915 nm Pumped 1018 nm Yb-Doped All-Fiber High Power Fiber Laser
System
Yakup Midilli1, O. Benjamin Efunbajo1, 2, Bartu Şimşek1 and Bülend Ortaç1
1. UNAM — National Nanotechnology Research Center and Institute of Materials Science and Nanotechnology, Bilkent University, 06800, Bilkent, Ankara, Turkey
2. Present address: Department of Health Technology, Technical University of Denmark, Anker Engelunds Vej 1, Building 101A, 2800 Kgs. Lyngby, Denmark
Fibers lasers have attracted great attention in the last decades and the power scaling has reached tens of kW levels. Especially with the tandem pump configuration, pumping the active medium with a pump laser light instead of a diode laser, has made a breakthrough and so many research has been conducted about 1018 nm fiber laser systems [1]. Decreasing the quantum defect, the slope efficiency could be increased up to 90 % levels; on the other hand, due to the emission cross section of the Ytterbium (Yb), to operate the laser in the 1018 nm wavelength region is very challenging because of the presence of the ASE about the 1030 nm region. However, in the literature by using 976 nm pump diodes multi-hundred watts level 1018 nm fiber lasers could be demonstrated [2, 3].
In this work, we have developed a 1018 nm high power fiber laser by pumping with a 915 nm pump diode instead of 976 nm pump diode. Additionally, by changing the wavelength of the pump source from 904 nm to 924 nm with a 20 nm span we have showed the laser action continue with a stable efficiency.
Fig. 1Schematic illustration of 1018 nm fiber laser system.
We have established a setup which includes a 915 nm high power pump diode combined to a pump combiner and a pair of FBGs working at 1018 nm wavelength and an active fiber having core/cladding diameters 30/250 μm respectively as shown in Fig.1.

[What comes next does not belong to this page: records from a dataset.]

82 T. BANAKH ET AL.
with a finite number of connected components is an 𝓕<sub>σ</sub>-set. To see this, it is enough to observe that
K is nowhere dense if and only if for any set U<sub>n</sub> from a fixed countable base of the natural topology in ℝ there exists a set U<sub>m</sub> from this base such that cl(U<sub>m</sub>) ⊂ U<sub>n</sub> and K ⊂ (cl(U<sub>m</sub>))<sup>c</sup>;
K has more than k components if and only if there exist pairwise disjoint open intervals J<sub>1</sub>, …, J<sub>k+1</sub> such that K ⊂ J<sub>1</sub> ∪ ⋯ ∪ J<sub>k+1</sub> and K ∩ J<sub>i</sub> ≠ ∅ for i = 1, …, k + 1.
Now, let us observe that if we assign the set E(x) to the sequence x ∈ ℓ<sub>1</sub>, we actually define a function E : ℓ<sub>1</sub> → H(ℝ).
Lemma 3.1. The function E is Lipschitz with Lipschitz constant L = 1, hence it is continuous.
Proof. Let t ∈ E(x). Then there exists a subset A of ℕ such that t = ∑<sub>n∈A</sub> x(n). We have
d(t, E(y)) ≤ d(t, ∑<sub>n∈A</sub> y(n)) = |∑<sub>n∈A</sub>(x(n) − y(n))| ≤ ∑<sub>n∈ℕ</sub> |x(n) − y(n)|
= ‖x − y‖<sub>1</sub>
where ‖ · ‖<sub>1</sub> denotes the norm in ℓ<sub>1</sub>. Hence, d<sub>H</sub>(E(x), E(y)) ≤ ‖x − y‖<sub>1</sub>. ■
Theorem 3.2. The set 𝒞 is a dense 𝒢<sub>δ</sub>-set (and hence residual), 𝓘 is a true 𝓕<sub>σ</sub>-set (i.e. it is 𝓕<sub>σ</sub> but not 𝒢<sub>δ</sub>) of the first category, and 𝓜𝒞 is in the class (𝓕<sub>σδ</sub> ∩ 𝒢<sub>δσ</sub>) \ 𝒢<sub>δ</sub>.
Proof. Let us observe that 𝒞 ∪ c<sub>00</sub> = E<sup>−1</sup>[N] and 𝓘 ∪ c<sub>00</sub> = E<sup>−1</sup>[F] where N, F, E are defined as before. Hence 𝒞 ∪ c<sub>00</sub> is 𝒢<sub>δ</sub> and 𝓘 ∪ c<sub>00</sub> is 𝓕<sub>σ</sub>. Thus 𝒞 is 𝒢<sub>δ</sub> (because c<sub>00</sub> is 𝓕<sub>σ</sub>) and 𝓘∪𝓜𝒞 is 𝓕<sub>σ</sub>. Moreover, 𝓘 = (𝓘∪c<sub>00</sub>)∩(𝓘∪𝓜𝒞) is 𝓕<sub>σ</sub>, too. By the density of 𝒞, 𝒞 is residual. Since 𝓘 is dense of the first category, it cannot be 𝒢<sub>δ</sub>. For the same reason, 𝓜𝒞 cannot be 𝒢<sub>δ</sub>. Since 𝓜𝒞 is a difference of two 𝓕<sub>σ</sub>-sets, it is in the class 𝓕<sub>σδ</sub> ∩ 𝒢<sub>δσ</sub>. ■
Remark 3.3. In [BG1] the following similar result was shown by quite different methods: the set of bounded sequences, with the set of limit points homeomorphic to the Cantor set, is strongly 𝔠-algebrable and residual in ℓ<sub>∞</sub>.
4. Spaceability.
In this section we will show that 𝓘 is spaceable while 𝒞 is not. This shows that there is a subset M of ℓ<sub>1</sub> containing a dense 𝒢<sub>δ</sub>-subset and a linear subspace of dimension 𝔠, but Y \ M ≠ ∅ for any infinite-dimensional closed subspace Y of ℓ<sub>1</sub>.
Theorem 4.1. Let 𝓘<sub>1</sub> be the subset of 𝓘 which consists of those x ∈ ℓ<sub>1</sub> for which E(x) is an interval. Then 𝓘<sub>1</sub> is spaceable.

Fig. 2Optical spectrum characterization of two different pump sources with the help of a heater (a), the efficiency change with respect to the change in the pump wavelength (b), power characterization of the 1018 nm fiber laser (c) and the optical
spectrum at its maximum power (d).
Firstly, we have characterized the central wavelength change of pump diodes by increasing their temperatures as in the Fig. 2(a) and tested the change in the laser efficiency and observed that the experimental results coincide with the simulation performed by RP-Fiber Power software as in the Fig. 2(b). Finally, we have tested the high power performance of the laser system and obtained a power above 100 W as shown in Fig. 2(c) and the corresponding optical spectrum at its maximum power shown in Fig. 2(d). Therefore, we have succeeded to demonstrate the first that 1018 nm fiber laser systems could be pumped by 915 nm pump wavelength region as well. As a result, benefiting from the broad absorption region of Yb atoms around 915 nm wavelength region we have also demonstrated that stable 1018 nm fiber laser systems could be developed.
References
[1] H. Xiao, J. Leng, H. Zhang, L. Huang, J. Xu, and P. Zhou, “High-power 1018 nm ytterbium-doped fiber laser and its application in tandem pump,” Applied Optics 54, 8166 (2015).
[2] C. Ottenhues, T. Theeg, K. Hausmann, M.Wysmolek, H. Sayinc, J. Neumann, and D. Kracht, “Single-mode monolithic fiber laser with 200 W output power at a wavelength of 1018 nm,” Opt. Lett. 40, 4851 (2015).
[3] Y. Glick, Y. Sintov, R. Zuitlin, S. Pearl, Y. Shamir, R. Feldman, Z. Horvitz, and N. Shafir, “Single-mode 230 W output power 1018 nm fiber laser and ASE competition suppression,” J. Opt. Soc. Am. B 33, 1392 (2016).